Saturday, March 8, 2014

Little Ashes - Paul Morrison

While mainstream critics and the public at large think that Little Ashes is a bad movie,  Roger Ebert and the Gay and Lesbian Association Against Defamation think it's great. Little Ashes is a low-budget movie that speculates about the intimate relation between Salvador Dalí and Federico García Lorca, and Luis Buñuel's homophobia. For many modern audiences, for whom these three names mean nothing, Little Ashes is the love story of two homosexual artists in Madrid.
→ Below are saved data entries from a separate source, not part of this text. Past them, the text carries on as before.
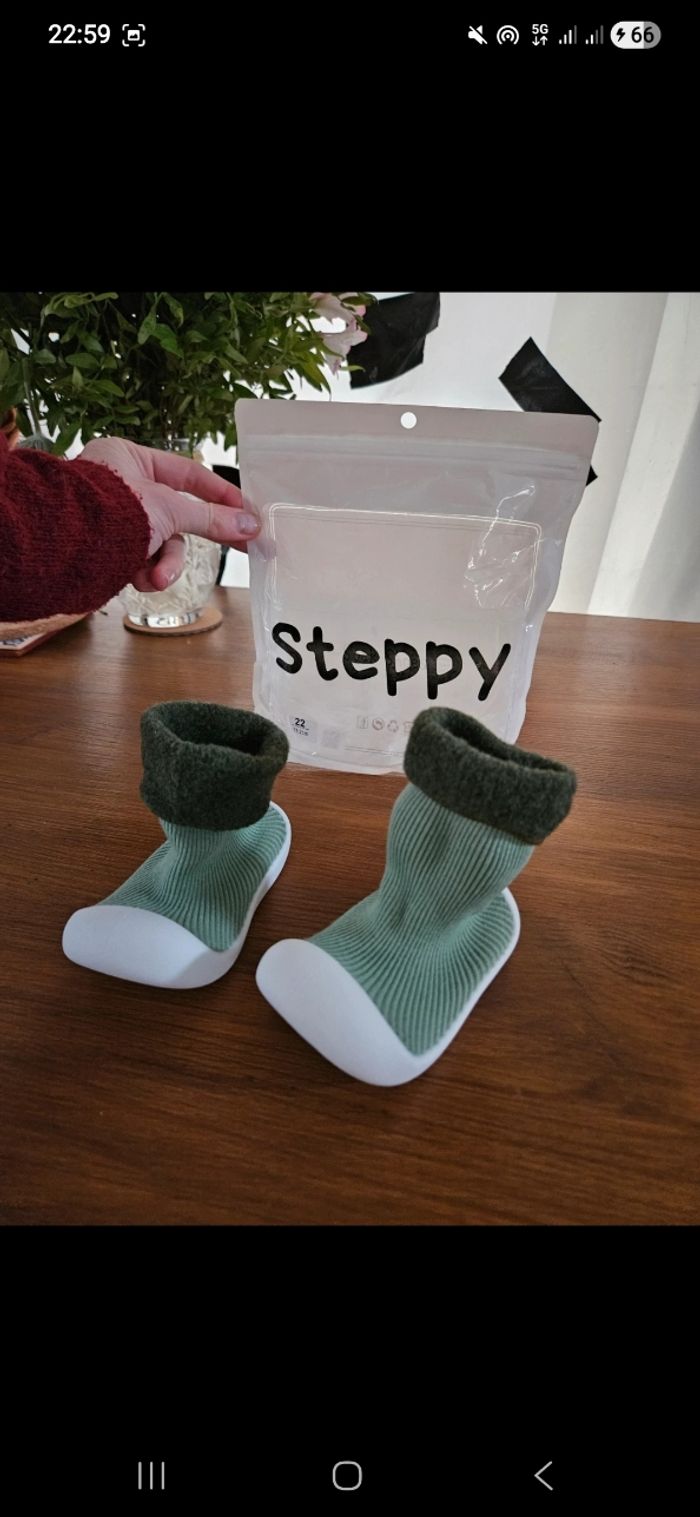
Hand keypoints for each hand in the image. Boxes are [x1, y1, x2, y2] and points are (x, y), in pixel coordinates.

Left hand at [78, 437, 258, 591]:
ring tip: (156, 579)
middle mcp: (121, 485)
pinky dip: (142, 573)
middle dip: (193, 539)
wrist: (61, 550)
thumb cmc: (107, 513)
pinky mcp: (107, 548)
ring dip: (163, 565)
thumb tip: (250, 525)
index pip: (188, 473)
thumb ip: (211, 518)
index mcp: (129, 458)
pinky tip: (135, 579)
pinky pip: (139, 560)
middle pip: (177, 515)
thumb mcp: (168, 510)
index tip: (247, 513)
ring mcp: (113, 518)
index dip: (221, 494)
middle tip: (241, 549)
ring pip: (159, 544)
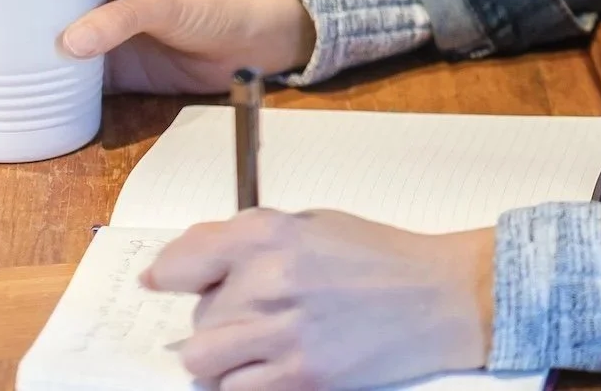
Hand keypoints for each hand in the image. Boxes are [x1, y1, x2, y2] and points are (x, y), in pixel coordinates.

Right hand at [0, 0, 314, 93]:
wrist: (257, 39)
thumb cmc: (217, 2)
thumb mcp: (169, 1)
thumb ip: (122, 18)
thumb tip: (67, 43)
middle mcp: (85, 6)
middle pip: (12, 15)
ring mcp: (94, 45)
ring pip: (25, 55)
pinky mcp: (110, 80)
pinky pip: (55, 91)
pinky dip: (23, 99)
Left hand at [145, 209, 495, 390]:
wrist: (436, 298)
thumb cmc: (378, 257)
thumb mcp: (313, 225)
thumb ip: (250, 239)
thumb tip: (186, 261)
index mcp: (272, 234)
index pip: (184, 260)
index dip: (170, 273)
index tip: (164, 280)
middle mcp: (270, 282)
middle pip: (198, 316)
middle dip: (218, 315)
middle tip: (254, 308)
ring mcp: (283, 336)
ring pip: (204, 361)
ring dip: (222, 354)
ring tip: (256, 341)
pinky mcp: (300, 380)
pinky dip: (244, 382)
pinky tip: (272, 363)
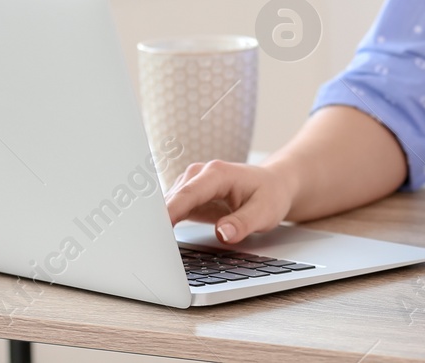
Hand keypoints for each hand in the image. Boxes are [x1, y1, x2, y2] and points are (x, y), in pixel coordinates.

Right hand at [164, 160, 295, 243]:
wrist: (273, 185)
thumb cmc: (270, 195)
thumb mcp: (265, 212)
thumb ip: (243, 223)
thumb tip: (223, 234)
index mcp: (217, 173)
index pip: (187, 194)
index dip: (169, 212)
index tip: (155, 230)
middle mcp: (199, 174)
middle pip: (171, 200)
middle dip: (158, 222)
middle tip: (151, 250)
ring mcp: (191, 184)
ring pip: (167, 206)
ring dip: (159, 226)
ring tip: (155, 250)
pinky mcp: (188, 197)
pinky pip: (171, 211)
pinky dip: (165, 226)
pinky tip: (162, 243)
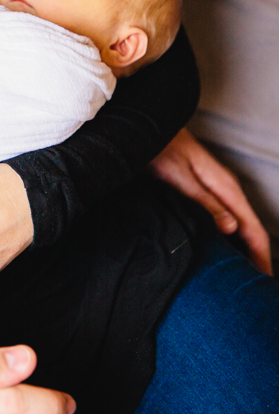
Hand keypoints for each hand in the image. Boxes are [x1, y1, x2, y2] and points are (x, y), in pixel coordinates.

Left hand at [150, 128, 271, 273]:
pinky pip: (227, 217)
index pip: (253, 228)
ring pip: (239, 223)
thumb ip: (206, 202)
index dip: (261, 254)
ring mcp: (217, 189)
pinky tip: (223, 247)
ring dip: (244, 247)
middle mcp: (227, 189)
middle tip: (257, 283)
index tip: (265, 278)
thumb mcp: (182, 179)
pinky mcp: (206, 190)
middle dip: (256, 255)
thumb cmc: (163, 152)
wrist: (149, 130)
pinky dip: (231, 235)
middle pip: (250, 228)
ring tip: (243, 272)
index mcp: (227, 188)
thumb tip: (233, 228)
As you will be able to discover throughout the movie and confirm in the last scenes, this was an extremely low cost movie and never made it to the big theaters. As a society, we are not ready yet to leave the old Hollywood stories and stereotypes. This is pitiful: the reason why movies are dying and series are thriving is because we are getting tired of the same old stories even though we are not ready to discover new topics. Hollywood should start funding and pushing movies like Little Ashes in theaters, otherwise movie-making and Hollywood as we know it will die.

 I recommend this movie: the characters are really well developed, which is the least you can ask in a movie with so many financial limitations. Also, it offers a window to one of the most prolific and controversial periods of Spain's culture; hopefully people will read Garcia Lorca or watch Buñuel films afterwards.